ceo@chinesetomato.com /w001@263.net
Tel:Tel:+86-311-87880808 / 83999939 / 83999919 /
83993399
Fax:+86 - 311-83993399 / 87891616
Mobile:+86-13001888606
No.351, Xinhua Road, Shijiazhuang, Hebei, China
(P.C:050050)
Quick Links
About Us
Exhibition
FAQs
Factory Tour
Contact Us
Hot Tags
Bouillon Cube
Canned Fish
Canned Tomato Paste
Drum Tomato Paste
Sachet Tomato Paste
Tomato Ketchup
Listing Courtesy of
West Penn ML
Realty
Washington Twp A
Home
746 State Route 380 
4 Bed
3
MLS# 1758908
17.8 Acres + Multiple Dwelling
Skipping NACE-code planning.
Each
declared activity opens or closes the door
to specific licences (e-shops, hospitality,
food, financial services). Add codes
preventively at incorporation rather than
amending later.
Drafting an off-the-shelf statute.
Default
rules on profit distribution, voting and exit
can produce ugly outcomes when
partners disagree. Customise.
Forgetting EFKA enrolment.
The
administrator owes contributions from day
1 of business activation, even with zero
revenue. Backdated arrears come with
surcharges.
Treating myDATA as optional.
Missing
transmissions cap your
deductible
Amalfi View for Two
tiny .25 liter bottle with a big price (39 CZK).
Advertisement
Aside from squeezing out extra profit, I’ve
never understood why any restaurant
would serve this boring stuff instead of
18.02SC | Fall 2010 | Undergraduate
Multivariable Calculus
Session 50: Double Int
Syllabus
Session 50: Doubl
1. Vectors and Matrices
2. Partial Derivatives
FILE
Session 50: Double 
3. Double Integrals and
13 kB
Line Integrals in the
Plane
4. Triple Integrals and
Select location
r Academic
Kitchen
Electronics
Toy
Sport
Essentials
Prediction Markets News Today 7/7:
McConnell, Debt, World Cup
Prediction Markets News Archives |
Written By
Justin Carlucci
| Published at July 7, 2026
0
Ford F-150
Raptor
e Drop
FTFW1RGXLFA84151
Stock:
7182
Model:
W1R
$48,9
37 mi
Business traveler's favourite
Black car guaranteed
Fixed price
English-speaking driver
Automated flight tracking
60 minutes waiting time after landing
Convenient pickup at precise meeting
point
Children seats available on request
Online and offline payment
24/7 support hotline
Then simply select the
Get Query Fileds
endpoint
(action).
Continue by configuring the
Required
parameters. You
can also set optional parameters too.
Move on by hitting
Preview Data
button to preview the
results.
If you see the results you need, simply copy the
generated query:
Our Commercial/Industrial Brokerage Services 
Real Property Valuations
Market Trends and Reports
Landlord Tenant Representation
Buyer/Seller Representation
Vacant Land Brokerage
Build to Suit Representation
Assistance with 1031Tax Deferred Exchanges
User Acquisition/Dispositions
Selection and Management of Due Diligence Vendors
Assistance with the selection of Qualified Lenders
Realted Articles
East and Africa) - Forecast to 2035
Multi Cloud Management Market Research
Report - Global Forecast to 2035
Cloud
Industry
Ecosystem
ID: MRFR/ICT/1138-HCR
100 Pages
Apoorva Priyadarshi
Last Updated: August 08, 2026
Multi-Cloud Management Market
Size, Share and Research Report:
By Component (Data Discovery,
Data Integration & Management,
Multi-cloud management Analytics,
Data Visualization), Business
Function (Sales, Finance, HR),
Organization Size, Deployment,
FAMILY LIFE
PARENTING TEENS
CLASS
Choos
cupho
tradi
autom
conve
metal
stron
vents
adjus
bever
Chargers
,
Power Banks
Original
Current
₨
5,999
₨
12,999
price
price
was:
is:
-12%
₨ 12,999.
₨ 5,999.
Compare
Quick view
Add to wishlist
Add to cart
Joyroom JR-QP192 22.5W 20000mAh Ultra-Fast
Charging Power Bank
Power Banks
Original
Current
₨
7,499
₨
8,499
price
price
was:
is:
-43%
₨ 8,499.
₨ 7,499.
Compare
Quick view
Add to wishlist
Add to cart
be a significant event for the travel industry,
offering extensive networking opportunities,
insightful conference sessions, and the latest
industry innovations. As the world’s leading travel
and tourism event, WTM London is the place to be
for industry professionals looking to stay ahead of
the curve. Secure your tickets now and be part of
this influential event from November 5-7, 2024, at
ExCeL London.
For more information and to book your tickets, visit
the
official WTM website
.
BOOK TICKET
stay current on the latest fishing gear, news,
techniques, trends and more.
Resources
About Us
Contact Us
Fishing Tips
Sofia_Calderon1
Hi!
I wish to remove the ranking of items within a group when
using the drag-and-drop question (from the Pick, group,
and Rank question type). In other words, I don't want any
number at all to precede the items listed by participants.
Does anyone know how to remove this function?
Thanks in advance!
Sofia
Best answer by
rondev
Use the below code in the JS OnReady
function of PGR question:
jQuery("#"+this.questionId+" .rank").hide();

» EXERCISE GOAL
Every record shown above should be written out again exactly.

» SOLUTION TO THIS TASK
ceo@chinesetomato.com /w001@263.net
Tel:Tel:+86-311-87880808 / 83999939 / 83999919 /
83993399
Fax:+86 - 311-83993399 / 87891616
Mobile:+86-13001888606
No.351, Xinhua Road, Shijiazhuang, Hebei, China
(P.C:050050)
Quick Links
About Us
Exhibition
FAQs
Factory Tour
Contact Us
Hot Tags
Bouillon Cube
Canned Fish
Canned Tomato Paste
Drum Tomato Paste
Sachet Tomato Paste
Tomato Ketchup
Listing Courtesy of
West Penn ML
Realty
Washington Twp A
Home
746 State Route 380 
4 Bed
3
MLS# 1758908
17.8 Acres + Multiple Dwelling
Skipping NACE-code planning.
Each
declared activity opens or closes the door
to specific licences (e-shops, hospitality,
food, financial services). Add codes
preventively at incorporation rather than
amending later.
Drafting an off-the-shelf statute.
Default
rules on profit distribution, voting and exit
can produce ugly outcomes when
partners disagree. Customise.
Forgetting EFKA enrolment.
The
administrator owes contributions from day
1 of business activation, even with zero
revenue. Backdated arrears come with
surcharges.
Treating myDATA as optional.
Missing
transmissions cap your
deductible
Amalfi View for Two
tiny .25 liter bottle with a big price (39 CZK).
Advertisement
Aside from squeezing out extra profit, I’ve
never understood why any restaurant
would serve this boring stuff instead of
18.02SC | Fall 2010 | Undergraduate
Multivariable Calculus
Session 50: Double Int
Syllabus
Session 50: Doubl
1. Vectors and Matrices
2. Partial Derivatives
FILE
Session 50: Double 
3. Double Integrals and
13 kB
Line Integrals in the
Plane
4. Triple Integrals and
Select location
r Academic
Kitchen
Electronics
Toy
Sport
Essentials
Prediction Markets News Today 7/7:
McConnell, Debt, World Cup
Prediction Markets News Archives |
Written By
Justin Carlucci
| Published at July 7, 2026
0
Ford F-150
Raptor
e Drop
FTFW1RGXLFA84151
Stock:
7182
Model:
W1R
$48,9
37 mi
Business traveler's favourite
Black car guaranteed
Fixed price
English-speaking driver
Automated flight tracking
60 minutes waiting time after landing
Convenient pickup at precise meeting
point
Children seats available on request
Online and offline payment
24/7 support hotline
Then simply select the
Get Query Fileds
endpoint
(action).
Continue by configuring the
Required
parameters. You
can also set optional parameters too.
Move on by hitting
Preview Data
button to preview the
results.
If you see the results you need, simply copy the
generated query:
Our Commercial/Industrial Brokerage Services 
Real Property Valuations
Market Trends and Reports
Landlord Tenant Representation
Buyer/Seller Representation
Vacant Land Brokerage
Build to Suit Representation
Assistance with 1031Tax Deferred Exchanges
User Acquisition/Dispositions
Selection and Management of Due Diligence Vendors
Assistance with the selection of Qualified Lenders
Realted Articles
East and Africa) - Forecast to 2035
Multi Cloud Management Market Research
Report - Global Forecast to 2035
Cloud
Industry
Ecosystem
ID: MRFR/ICT/1138-HCR
100 Pages
Apoorva Priyadarshi
Last Updated: August 08, 2026
Multi-Cloud Management Market
Size, Share and Research Report:
By Component (Data Discovery,
Data Integration & Management,
Multi-cloud management Analytics,
Data Visualization), Business
Function (Sales, Finance, HR),
Organization Size, Deployment,
FAMILY LIFE
PARENTING TEENS
CLASS
Choos
cupho
tradi
autom
conve
metal
stron
vents
adjus
bever
Chargers
,
Power Banks
Original
Current
₨
5,999
₨
12,999
price
price
was:
is:
-12%
₨ 12,999.
₨ 5,999.
Compare
Quick view
Add to wishlist
Add to cart
Joyroom JR-QP192 22.5W 20000mAh Ultra-Fast
Charging Power Bank
Power Banks
Original
Current
₨
7,499
₨
8,499
price
price
was:
is:
-43%
₨ 8,499.
₨ 7,499.
Compare
Quick view
Add to wishlist
Add to cart
be a significant event for the travel industry,
offering extensive networking opportunities,
insightful conference sessions, and the latest
industry innovations. As the world’s leading travel
and tourism event, WTM London is the place to be
for industry professionals looking to stay ahead of
the curve. Secure your tickets now and be part of
this influential event from November 5-7, 2024, at
ExCeL London.
For more information and to book your tickets, visit
the
official WTM website
.
BOOK TICKET
stay current on the latest fishing gear, news,
techniques, trends and more.
Resources
About Us
Contact Us
Fishing Tips
Sofia_Calderon1
Hi!
I wish to remove the ranking of items within a group when
using the drag-and-drop question (from the Pick, group,
and Rank question type). In other words, I don't want any
number at all to precede the items listed by participants.
Does anyone know how to remove this function?
Thanks in advance!
Sofia
Best answer by
rondev
Use the below code in the JS OnReady
function of PGR question:
jQuery("#"+this.questionId+" .rank").hide();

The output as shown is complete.